**** Selected extract
Bankruptcy is not a car wash

Posted by / in After Bankruptcy / 2 comments

I don’t take the “car wash” approach to bankruptcy.

Car wash approach?  What’s that?

At the car wash, you drive up, pay them, they run your car through, and you drive off.  The car wash doesn’t care where you have been, or where you’re going.  They don’t care what happens once the car wash is over.

The car wash doesn’t care where you’ve been or where you are going. Your lawyer should.

As your lawyer, I do care about those things.  I care about where you’ve been and where you are going–that can have a lot of impact on when and how I file your papers.  And I certainly care what happens to you afterward: if somebody tries to take away from your the new start, I sue.

Let me give you an example.  Late last month a couple came to see me at the recommendation of a friend.  They had had the “car wash” experience when they filed bankruptcy in 2009 with another lawyer.

About six months later,  they got contacted on a yellow pages account, from a small business they had.  The yellow pages said they would sue their business; and sue them personally, as guarantors.
********
**** Records shown
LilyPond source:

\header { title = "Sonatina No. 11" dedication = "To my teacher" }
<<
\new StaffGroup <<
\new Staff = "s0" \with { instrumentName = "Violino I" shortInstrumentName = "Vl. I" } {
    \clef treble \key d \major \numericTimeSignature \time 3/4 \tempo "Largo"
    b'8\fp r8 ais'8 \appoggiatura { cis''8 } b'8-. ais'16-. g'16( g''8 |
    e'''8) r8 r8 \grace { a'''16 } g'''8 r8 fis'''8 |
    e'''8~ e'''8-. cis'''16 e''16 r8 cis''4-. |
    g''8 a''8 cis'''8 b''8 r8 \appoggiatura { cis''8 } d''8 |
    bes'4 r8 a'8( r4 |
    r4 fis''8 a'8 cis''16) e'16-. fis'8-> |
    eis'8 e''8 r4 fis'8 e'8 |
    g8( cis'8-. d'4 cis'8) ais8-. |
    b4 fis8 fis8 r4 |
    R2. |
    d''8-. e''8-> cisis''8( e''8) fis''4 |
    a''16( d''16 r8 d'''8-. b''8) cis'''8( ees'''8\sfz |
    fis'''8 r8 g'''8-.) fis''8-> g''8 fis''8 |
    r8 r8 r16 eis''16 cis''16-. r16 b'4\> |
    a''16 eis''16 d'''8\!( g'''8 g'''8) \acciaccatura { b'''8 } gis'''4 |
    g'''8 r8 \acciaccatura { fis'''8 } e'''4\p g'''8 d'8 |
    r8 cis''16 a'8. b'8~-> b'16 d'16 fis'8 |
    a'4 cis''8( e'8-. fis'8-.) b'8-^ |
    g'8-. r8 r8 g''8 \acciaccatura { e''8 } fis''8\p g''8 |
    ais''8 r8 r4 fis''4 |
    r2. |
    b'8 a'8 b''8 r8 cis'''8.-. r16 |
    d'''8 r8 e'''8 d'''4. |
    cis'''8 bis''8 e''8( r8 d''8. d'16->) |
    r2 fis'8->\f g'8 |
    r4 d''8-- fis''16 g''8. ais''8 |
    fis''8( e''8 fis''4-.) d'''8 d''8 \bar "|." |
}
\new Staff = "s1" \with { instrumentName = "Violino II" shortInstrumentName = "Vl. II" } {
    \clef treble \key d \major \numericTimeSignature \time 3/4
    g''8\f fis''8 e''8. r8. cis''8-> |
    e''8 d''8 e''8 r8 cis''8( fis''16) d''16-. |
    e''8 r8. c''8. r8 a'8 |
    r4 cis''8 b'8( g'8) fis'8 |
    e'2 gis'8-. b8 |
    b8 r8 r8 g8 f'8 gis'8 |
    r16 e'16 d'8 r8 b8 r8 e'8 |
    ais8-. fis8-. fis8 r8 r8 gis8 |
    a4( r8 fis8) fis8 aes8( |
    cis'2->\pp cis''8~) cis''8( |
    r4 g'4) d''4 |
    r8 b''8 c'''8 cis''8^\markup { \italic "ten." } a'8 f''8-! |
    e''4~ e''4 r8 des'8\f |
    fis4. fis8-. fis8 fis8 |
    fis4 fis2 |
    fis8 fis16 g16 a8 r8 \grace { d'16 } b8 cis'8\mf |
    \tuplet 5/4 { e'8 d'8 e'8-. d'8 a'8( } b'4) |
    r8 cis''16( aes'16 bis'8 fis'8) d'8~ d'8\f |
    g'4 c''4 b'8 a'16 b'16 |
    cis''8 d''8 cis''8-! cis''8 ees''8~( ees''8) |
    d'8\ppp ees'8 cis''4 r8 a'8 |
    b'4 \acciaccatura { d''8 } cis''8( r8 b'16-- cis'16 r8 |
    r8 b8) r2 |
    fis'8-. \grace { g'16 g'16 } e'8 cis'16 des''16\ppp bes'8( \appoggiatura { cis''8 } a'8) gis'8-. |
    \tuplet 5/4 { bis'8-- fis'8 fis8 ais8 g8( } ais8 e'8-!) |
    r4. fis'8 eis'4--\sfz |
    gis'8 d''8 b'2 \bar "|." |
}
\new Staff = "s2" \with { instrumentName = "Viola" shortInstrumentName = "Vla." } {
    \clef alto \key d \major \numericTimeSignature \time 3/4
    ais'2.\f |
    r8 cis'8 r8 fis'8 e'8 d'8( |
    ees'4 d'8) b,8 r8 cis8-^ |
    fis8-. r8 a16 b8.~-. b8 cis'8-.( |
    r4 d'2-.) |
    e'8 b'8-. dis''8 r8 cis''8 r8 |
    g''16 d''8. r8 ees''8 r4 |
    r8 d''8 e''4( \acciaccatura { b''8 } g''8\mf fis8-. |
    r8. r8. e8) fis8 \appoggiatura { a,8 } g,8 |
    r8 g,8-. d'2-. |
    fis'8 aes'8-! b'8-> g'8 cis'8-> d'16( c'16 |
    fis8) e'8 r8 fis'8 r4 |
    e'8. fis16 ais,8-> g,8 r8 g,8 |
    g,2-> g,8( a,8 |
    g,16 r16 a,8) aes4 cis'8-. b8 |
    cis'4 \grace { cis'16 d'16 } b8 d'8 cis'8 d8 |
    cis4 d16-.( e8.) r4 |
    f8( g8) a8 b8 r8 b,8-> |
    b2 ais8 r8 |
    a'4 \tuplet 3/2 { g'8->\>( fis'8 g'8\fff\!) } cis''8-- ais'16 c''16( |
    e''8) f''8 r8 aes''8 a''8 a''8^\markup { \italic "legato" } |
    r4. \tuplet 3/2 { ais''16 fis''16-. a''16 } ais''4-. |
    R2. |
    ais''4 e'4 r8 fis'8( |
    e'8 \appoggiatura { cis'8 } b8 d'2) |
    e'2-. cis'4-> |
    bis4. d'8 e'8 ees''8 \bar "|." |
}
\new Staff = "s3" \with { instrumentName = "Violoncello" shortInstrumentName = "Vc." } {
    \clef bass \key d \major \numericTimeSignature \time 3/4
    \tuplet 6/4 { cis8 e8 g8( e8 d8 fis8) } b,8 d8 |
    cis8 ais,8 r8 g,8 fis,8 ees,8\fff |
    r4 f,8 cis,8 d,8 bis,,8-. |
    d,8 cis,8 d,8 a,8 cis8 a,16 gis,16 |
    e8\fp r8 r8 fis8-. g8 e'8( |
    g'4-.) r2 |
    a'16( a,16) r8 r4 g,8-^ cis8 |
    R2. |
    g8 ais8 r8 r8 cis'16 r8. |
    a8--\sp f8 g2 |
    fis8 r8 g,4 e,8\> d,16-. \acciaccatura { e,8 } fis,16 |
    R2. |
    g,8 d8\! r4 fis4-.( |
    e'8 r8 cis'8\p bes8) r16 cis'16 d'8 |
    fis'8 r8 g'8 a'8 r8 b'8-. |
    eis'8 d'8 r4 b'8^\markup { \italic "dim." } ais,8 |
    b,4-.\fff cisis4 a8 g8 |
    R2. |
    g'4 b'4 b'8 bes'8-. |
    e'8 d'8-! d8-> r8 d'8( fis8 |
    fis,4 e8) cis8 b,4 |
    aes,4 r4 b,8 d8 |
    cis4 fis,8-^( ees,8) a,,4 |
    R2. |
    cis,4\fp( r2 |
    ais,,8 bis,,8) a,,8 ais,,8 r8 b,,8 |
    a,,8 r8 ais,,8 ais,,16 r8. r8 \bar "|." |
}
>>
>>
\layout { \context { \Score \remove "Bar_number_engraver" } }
********
## Job 1
How many lines in the rows above contain the string "shortInstrumentName"? Reply with the number only.
## Job 2
Continue the bankruptcy post from its last sentence.

## Exercise response 1
4

## Exercise response 2
They didn’t even bother to talk to the lawyer who had done their bankruptcy–he had told them (after the personal bankruptcy was over), that they still needed a business bankruptcy, too, and he didn’t do business bankruptcies.

Not knowing where to turn,  they decided to try to work something out with the yellow pages company.  They weren’t able to work anything out and the yellow pages eventually got a judgment against them and their business.  Then a friend steered them to me.

We spent an hour together.  I told them they did not need to file a business bankruptcy.  A chapter 7 for their business would do exactly nothing for them.  A corporation cannot get a Chapter 7 bankruptcy discharge.  They did need to set up a new business; and working with their business advisers, select the best time to start doing their business in through the new business.  (I gave them my blog on that.)

Second, it was an outrageous violation of the law for the yellow pages to sue them personally!  Business debt or not–their personal liability was cleaned up by their personal bankruptcy!

How does this end up?  Instead of paying the yellow pages on this debt, the yellow pages will have to pay them–for violating their after bankruptcy rights.

But they would never have found that out–not from a lawyer who handled their case like a car wash.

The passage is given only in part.